Running the query by hand in clickhouse-client within the container yields:

4 rows in set. Elapsed: 18.297 sec. Processed 136.07 million rows, 64.32 GB (7.44 million rows/s., 3.52 GB/s.) Peak memory usage: 284.89 MiB.

Not the fastest disks in the world, but still a lot of processing.

Count of table:

SELECT count(*)
FROM eap_items_1_local

Query id: e1d48846-cbbb-4492-9ba7-c5dadfeca1db

   ┌───count()─┐
1. │ 176510259 │ -- 176.51 million
   └───────────┘

Event ID

No response

frederikspang avatar Sep 20 '25 18:09 frederikspang

I am in the same position as you.

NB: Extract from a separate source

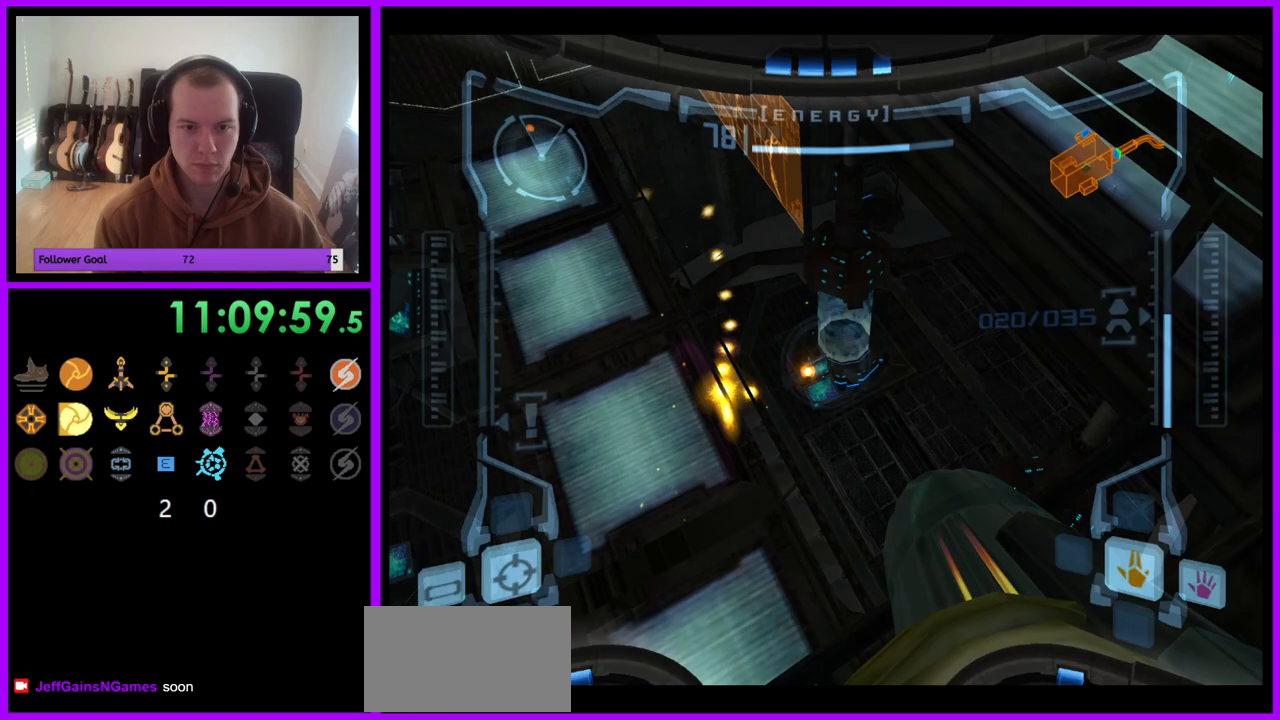
{"buttons": ["R1"], "left_stick": "up", "right_stick": "center", "events": [[67, "A", "down"], [167, "A", "up"]]}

Insights backend is also unresponsive for me. I just have a "few" more entries in clickhouse as it seems 😅

SELECT count(*)
FROM eap_items_1_local

Query id: 4dc1eae8-969c-454b-885c-fd886d912b0e

   ┌────count()─┐
1. │ 1369086710 │ -- 1.37 billion
   └────────────┘

I upgraded from 25.8.0 to 25.9.0

LordSimal avatar Sep 20 '25 18:09 LordSimal

Any news on this? I've had this issue since 24.8.0, I was hoping it would be fixed in this release

zKoz210 avatar Sep 22 '25 15:09 zKoz210

Any news on this? I've had this issue since 24.8.0, I was hoping it would be fixed in this release

24.8.0 a typo? Or have you run EAP with some other early access feature-flags?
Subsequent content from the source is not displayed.